MATERIAL SUPPLIED START

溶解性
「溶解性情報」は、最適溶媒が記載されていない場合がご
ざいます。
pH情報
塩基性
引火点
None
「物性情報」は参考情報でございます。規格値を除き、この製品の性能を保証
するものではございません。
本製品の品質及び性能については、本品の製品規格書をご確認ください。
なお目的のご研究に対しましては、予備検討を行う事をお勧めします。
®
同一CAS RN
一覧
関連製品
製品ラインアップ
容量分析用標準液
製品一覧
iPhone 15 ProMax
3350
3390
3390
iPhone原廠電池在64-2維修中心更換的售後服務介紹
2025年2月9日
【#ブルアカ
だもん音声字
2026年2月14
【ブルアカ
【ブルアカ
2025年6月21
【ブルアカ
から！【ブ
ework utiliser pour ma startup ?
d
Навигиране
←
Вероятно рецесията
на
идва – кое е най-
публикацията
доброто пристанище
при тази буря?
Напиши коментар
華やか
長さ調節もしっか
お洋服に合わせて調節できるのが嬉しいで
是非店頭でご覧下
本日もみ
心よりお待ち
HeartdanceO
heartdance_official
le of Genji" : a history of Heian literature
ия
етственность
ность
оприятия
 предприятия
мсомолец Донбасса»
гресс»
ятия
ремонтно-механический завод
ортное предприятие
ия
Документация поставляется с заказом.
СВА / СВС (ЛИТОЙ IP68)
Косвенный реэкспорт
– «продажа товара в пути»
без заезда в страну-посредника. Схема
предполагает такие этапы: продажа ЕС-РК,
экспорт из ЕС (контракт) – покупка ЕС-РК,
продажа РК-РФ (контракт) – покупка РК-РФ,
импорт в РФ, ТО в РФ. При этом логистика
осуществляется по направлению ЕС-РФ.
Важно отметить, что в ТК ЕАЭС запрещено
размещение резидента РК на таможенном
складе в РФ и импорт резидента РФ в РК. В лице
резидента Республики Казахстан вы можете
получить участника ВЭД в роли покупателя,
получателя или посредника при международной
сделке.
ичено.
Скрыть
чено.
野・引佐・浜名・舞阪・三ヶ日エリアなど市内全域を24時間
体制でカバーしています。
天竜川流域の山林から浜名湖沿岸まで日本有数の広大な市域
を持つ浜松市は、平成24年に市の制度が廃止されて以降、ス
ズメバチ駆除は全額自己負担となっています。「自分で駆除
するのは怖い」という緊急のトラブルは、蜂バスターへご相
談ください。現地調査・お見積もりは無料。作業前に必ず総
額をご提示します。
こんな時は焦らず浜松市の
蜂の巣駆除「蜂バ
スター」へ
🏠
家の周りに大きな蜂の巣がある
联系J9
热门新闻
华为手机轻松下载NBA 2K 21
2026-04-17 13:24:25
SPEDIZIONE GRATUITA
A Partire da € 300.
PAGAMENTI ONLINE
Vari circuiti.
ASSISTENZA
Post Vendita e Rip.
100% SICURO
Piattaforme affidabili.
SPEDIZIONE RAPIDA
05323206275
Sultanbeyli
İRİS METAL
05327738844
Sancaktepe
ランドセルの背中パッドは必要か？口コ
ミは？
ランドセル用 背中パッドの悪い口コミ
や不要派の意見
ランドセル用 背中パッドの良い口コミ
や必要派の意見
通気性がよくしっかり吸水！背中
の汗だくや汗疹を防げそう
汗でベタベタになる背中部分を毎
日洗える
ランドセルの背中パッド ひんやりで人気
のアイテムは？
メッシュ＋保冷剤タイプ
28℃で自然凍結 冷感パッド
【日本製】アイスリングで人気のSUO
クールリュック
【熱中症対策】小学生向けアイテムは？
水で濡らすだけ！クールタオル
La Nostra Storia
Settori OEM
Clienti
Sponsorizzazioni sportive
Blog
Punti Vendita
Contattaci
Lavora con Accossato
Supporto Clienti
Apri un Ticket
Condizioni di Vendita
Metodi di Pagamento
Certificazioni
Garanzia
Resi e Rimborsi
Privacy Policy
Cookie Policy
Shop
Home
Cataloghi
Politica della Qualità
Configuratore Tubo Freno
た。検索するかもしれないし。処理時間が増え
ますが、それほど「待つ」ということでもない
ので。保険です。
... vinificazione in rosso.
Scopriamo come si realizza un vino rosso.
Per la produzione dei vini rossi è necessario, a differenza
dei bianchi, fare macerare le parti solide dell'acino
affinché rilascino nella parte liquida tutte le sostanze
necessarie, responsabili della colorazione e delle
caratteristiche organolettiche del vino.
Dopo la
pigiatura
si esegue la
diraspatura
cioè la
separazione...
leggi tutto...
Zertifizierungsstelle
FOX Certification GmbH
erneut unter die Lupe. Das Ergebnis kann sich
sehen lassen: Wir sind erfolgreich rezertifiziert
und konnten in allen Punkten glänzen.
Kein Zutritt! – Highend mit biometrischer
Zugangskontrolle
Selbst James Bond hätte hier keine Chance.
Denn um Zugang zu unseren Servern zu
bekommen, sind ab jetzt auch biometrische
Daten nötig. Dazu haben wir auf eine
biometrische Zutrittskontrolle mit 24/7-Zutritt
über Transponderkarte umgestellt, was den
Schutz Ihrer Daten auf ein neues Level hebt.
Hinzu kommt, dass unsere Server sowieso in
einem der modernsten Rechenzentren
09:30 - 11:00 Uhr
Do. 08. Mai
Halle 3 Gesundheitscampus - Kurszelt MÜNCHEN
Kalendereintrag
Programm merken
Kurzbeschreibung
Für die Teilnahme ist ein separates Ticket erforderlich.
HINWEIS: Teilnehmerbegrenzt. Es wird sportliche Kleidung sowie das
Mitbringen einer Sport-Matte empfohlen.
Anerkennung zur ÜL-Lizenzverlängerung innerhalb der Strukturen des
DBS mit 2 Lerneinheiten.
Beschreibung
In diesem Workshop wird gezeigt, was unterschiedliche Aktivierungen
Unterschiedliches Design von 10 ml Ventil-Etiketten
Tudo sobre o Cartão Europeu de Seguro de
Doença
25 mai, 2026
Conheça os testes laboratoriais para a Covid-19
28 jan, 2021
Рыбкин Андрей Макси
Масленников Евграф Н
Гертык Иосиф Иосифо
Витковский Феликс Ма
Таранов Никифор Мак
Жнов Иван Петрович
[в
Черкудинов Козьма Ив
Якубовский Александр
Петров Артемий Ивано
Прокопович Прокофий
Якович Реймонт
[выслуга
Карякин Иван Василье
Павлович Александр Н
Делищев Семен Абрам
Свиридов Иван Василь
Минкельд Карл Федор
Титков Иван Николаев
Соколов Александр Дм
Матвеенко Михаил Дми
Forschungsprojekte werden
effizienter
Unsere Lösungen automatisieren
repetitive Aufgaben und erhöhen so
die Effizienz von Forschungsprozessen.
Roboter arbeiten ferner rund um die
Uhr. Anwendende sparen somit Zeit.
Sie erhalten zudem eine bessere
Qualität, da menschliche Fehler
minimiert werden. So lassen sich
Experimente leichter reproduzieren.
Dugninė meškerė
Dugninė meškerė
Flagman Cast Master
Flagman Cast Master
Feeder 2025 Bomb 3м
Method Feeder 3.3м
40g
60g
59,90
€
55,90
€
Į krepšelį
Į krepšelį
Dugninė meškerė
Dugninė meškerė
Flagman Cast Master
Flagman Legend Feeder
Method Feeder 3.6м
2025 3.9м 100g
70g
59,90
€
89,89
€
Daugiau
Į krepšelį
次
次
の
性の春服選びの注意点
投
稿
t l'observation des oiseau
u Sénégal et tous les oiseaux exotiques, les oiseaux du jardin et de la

MATERIAL SUPPLIED END

=== WHAT TO WORK ON ===
Reproduce every line of the records above, character for character.

=== YOUR RESPONSE ===
溶解性
「溶解性情報」は、最適溶媒が記載されていない場合がご
ざいます。
pH情報
塩基性
引火点
None
「物性情報」は参考情報でございます。規格値を除き、この製品の性能を保証
するものではございません。
本製品の品質及び性能については、本品の製品規格書をご確認ください。
なお目的のご研究に対しましては、予備検討を行う事をお勧めします。
®
同一CAS RN
一覧
関連製品
製品ラインアップ
容量分析用標準液
製品一覧
iPhone 15 ProMax
3350
3390
3390
iPhone原廠電池在64-2維修中心更換的售後服務介紹
2025年2月9日
【#ブルアカ
だもん音声字
2026年2月14
【ブルアカ
【ブルアカ
2025年6月21
【ブルアカ
から！【ブ
ework utiliser pour ma startup ?
d
Навигиране
←
Вероятно рецесията
на
идва – кое е най-
публикацията
доброто пристанище
при тази буря?
Напиши коментар
華やか
長さ調節もしっか
お洋服に合わせて調節できるのが嬉しいで
是非店頭でご覧下
本日もみ
心よりお待ち
HeartdanceO
heartdance_official
le of Genji" : a history of Heian literature
ия
етственность
ность
оприятия
 предприятия
мсомолец Донбасса»
гресс»
ятия
ремонтно-механический завод
ортное предприятие
ия
Документация поставляется с заказом.
СВА / СВС (ЛИТОЙ IP68)
Косвенный реэкспорт
– «продажа товара в пути»
без заезда в страну-посредника. Схема
предполагает такие этапы: продажа ЕС-РК,
экспорт из ЕС (контракт) – покупка ЕС-РК,
продажа РК-РФ (контракт) – покупка РК-РФ,
импорт в РФ, ТО в РФ. При этом логистика
осуществляется по направлению ЕС-РФ.
Важно отметить, что в ТК ЕАЭС запрещено
размещение резидента РК на таможенном
складе в РФ и импорт резидента РФ в РК. В лице
резидента Республики Казахстан вы можете
получить участника ВЭД в роли покупателя,
получателя или посредника при международной
сделке.
ичено.
Скрыть
чено.
野・引佐・浜名・舞阪・三ヶ日エリアなど市内全域を24時間
体制でカバーしています。
天竜川流域の山林から浜名湖沿岸まで日本有数の広大な市域
を持つ浜松市は、平成24年に市の制度が廃止されて以降、ス
ズメバチ駆除は全額自己負担となっています。「自分で駆除
するのは怖い」という緊急のトラブルは、蜂バスターへご相
談ください。現地調査・お見積もりは無料。作業前に必ず総
額をご提示します。
こんな時は焦らず浜松市の
蜂の巣駆除「蜂バ
スター」へ
🏠
家の周りに大きな蜂の巣がある
联系J9
热门新闻
华为手机轻松下载NBA 2K 21
2026-04-17 13:24:25
SPEDIZIONE GRATUITA
A Partire da € 300.
PAGAMENTI ONLINE
Vari circuiti.
ASSISTENZA
Post Vendita e Rip.
100% SICURO
Piattaforme affidabili.
SPEDIZIONE RAPIDA
05323206275
Sultanbeyli
İRİS METAL
05327738844
Sancaktepe
ランドセルの背中パッドは必要か？口コ
ミは？
ランドセル用 背中パッドの悪い口コミ
や不要派の意見
ランドセル用 背中パッドの良い口コミ
や必要派の意見
通気性がよくしっかり吸水！背中
の汗だくや汗疹を防げそう
汗でベタベタになる背中部分を毎
日洗える
ランドセルの背中パッド ひんやりで人気
のアイテムは？
メッシュ＋保冷剤タイプ
28℃で自然凍結 冷感パッド
【日本製】アイスリングで人気のSUO
クールリュック
【熱中症対策】小学生向けアイテムは？
水で濡らすだけ！クールタオル
La Nostra Storia
Settori OEM
Clienti
Sponsorizzazioni sportive
Blog
Punti Vendita
Contattaci
Lavora con Accossato
Supporto Clienti
Apri un Ticket
Condizioni di Vendita
Metodi di Pagamento
Certificazioni
Garanzia
Resi e Rimborsi
Privacy Policy
Cookie Policy
Shop
Home
Cataloghi
Politica della Qualità
Configuratore Tubo Freno
た。検索するかもしれないし。処理時間が増え
ますが、それほど「待つ」ということでもない
ので。保険です。
... vinificazione in rosso.
Scopriamo come si realizza un vino rosso.
Per la produzione dei vini rossi è necessario, a differenza
dei bianchi, fare macerare le parti solide dell'acino
affinché rilascino nella parte liquida tutte le sostanze
necessarie, responsabili della colorazione e delle
caratteristiche organolettiche del vino.
Dopo la
pigiatura
si esegue la
diraspatura
cioè la
separazione...
leggi tutto...
Zertifizierungsstelle
FOX Certification GmbH
erneut unter die Lupe. Das Ergebnis kann sich
sehen lassen: Wir sind erfolgreich rezertifiziert
und konnten in allen Punkten glänzen.
Kein Zutritt! – Highend mit biometrischer
Zugangskontrolle
Selbst James Bond hätte hier keine Chance.
Denn um Zugang zu unseren Servern zu
bekommen, sind ab jetzt auch biometrische
Daten nötig. Dazu haben wir auf eine
biometrische Zutrittskontrolle mit 24/7-Zutritt
über Transponderkarte umgestellt, was den
Schutz Ihrer Daten auf ein neues Level hebt.
Hinzu kommt, dass unsere Server sowieso in
einem der modernsten Rechenzentren
09:30 - 11:00 Uhr
Do. 08. Mai
Halle 3 Gesundheitscampus - Kurszelt MÜNCHEN
Kalendereintrag
Programm merken
Kurzbeschreibung
Für die Teilnahme ist ein separates Ticket erforderlich.
HINWEIS: Teilnehmerbegrenzt. Es wird sportliche Kleidung sowie das
Mitbringen einer Sport-Matte empfohlen.
Anerkennung zur ÜL-Lizenzverlängerung innerhalb der Strukturen des
DBS mit 2 Lerneinheiten.
Beschreibung
In diesem Workshop wird gezeigt, was unterschiedliche Aktivierungen
Unterschiedliches Design von 10 ml Ventil-Etiketten
Tudo sobre o Cartão Europeu de Seguro de
Doença
25 mai, 2026
Conheça os testes laboratoriais para a Covid-19
28 jan, 2021
Рыбкин Андрей Макси
Масленников Евграф Н
Гертык Иосиф Иосифо
Витковский Феликс Ма
Таранов Никифор Мак
Жнов Иван Петрович
[в
Черкудинов Козьма Ив
Якубовский Александр
Петров Артемий Ивано
Прокопович Прокофий
Якович Реймонт
[выслуга
Карякин Иван Василье
Павлович Александр Н
Делищев Семен Абрам
Свиридов Иван Василь
Минкельд Карл Федор
Титков Иван Николаев
Соколов Александр Дм
Матвеенко Михаил Дми
Forschungsprojekte werden
effizienter
Unsere Lösungen automatisieren
repetitive Aufgaben und erhöhen so
die Effizienz von Forschungsprozessen.
Roboter arbeiten ferner rund um die
Uhr. Anwendende sparen somit Zeit.
Sie erhalten zudem eine bessere
Qualität, da menschliche Fehler
minimiert werden. So lassen sich
Experimente leichter reproduzieren.
Dugninė meškerė
Dugninė meškerė
Flagman Cast Master
Flagman Cast Master
Feeder 2025 Bomb 3м
Method Feeder 3.3м
40g
60g
59,90
€
55,90
€
Į krepšelį
Į krepšelį
Dugninė meškerė
Dugninė meškerė
Flagman Cast Master
Flagman Legend Feeder
Method Feeder 3.6м
2025 3.9м 100g
70g
59,90
€
89,89
€
Daugiau
Į krepšelį
次
次
の
性の春服選びの注意点
投
稿
t l'observation des oiseau
u Sénégal et tous les oiseaux exotiques, les oiseaux du jardin et de la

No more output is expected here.